▶ _Data block_
--------

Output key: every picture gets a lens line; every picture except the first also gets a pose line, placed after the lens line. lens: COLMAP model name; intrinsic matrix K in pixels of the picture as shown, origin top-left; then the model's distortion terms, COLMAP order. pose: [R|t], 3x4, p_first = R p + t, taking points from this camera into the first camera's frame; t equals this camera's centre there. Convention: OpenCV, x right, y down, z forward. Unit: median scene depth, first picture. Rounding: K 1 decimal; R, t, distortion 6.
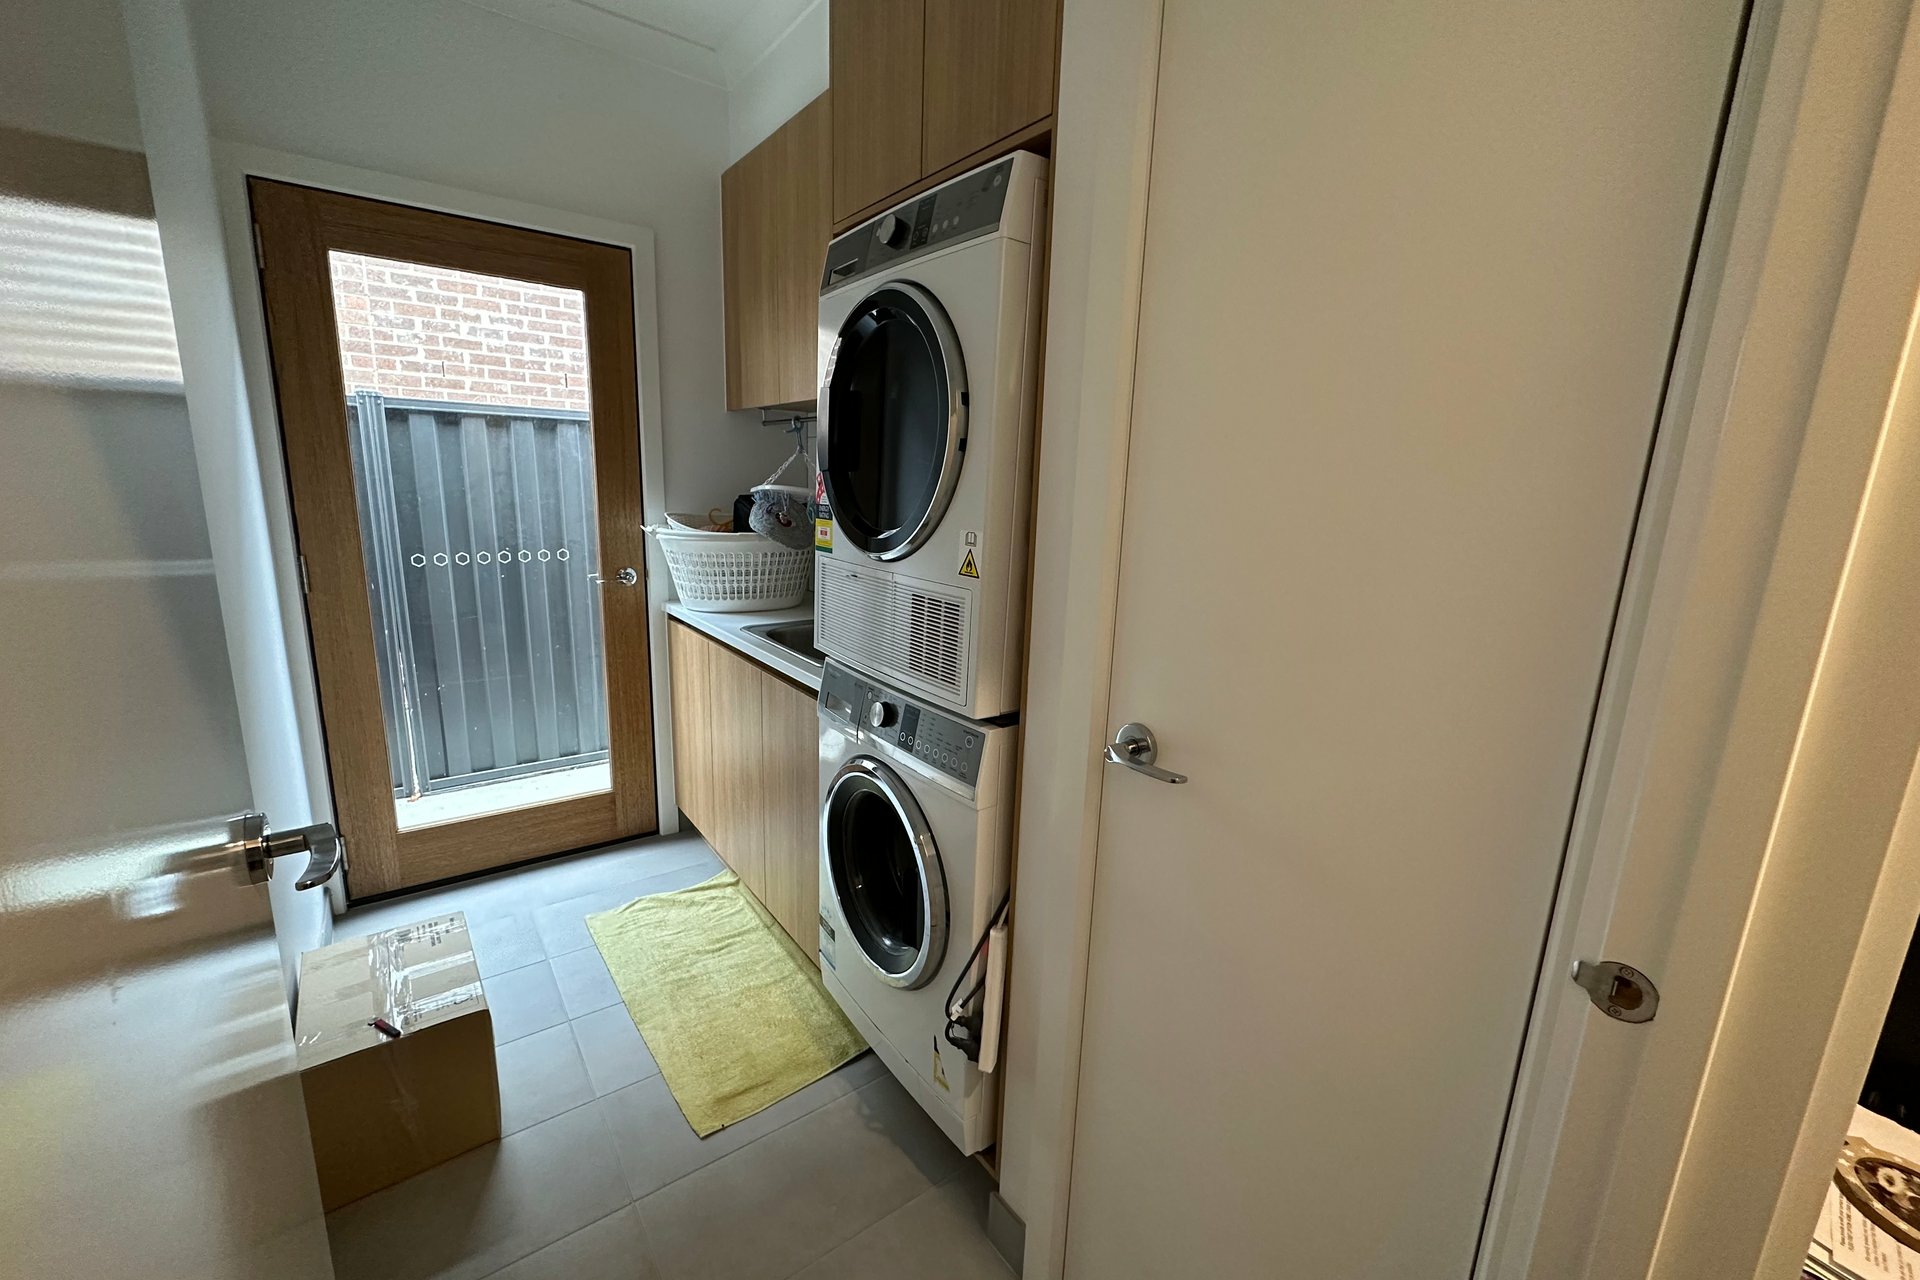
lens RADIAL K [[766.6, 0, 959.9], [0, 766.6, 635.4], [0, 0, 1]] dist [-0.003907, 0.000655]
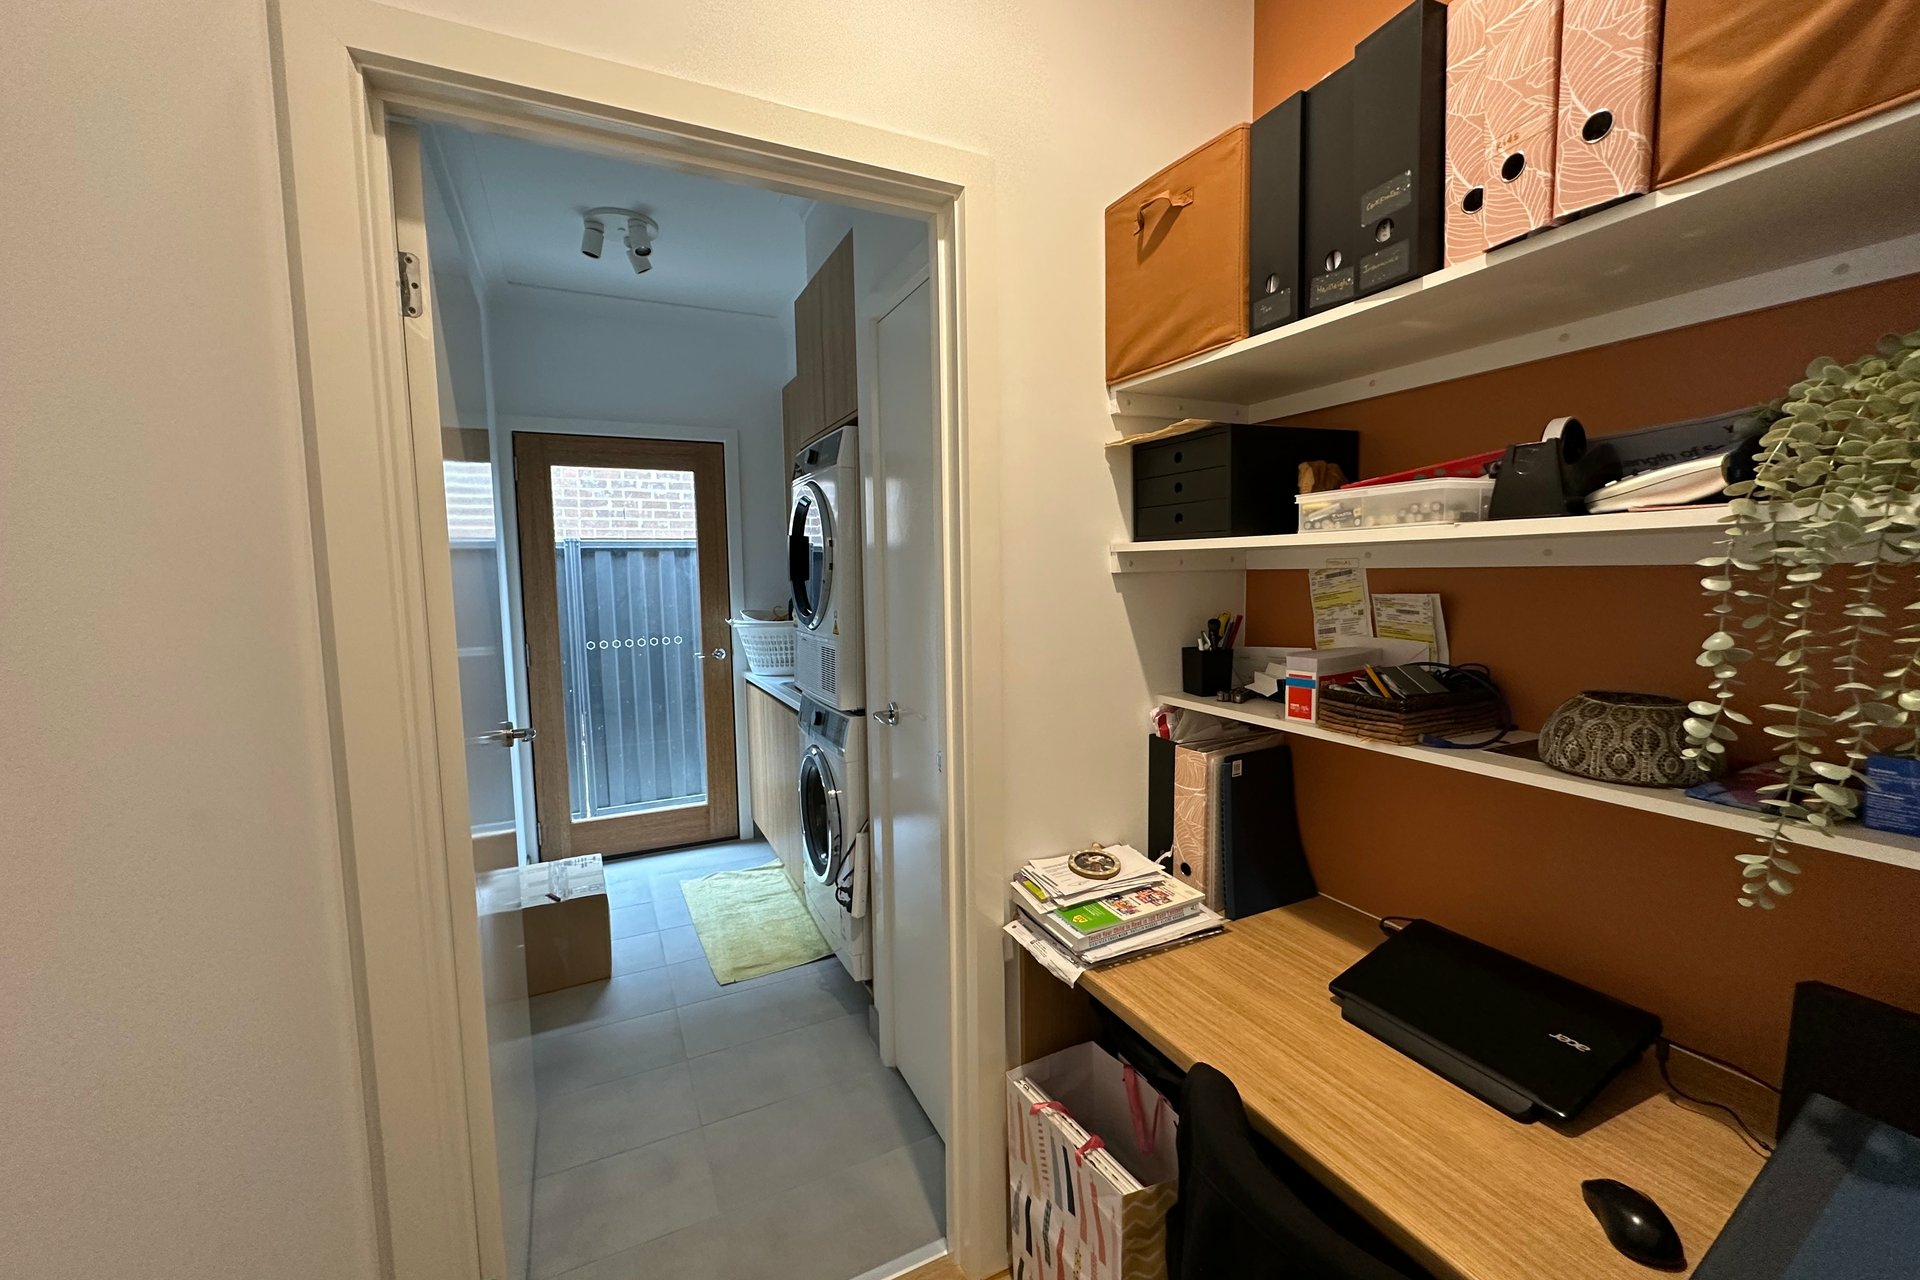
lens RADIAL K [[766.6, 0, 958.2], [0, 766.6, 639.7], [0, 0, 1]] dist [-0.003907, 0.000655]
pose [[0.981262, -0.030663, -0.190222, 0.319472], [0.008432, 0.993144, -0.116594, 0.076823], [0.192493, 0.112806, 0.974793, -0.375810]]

--------

▶ _Description of the task_
Word for word, restate all of the material, omitting the images.

▶ _The answer_
Output key: every picture gets a lens line; every picture except the first also gets a pose line, placed after the lens line. lens: COLMAP model name; intrinsic matrix K in pixels of the picture as shown, origin top-left; then the model's distortion terms, COLMAP order. pose: [R|t], 3x4, p_first = R p + t, taking points from this camera into the first camera's frame; t equals this camera's centre there. Convention: OpenCV, x right, y down, z forward. Unit: median scene depth, first picture. Rounding: K 1 decimal; R, t, distortion 6.
lens RADIAL K [[766.6, 0, 959.9], [0, 766.6, 635.4], [0, 0, 1]] dist [-0.003907, 0.000655]
lens RADIAL K [[766.6, 0, 958.2], [0, 766.6, 639.7], [0, 0, 1]] dist [-0.003907, 0.000655]
pose [[0.981262, -0.030663, -0.190222, 0.319472], [0.008432, 0.993144, -0.116594, 0.076823], [0.192493, 0.112806, 0.974793, -0.375810]]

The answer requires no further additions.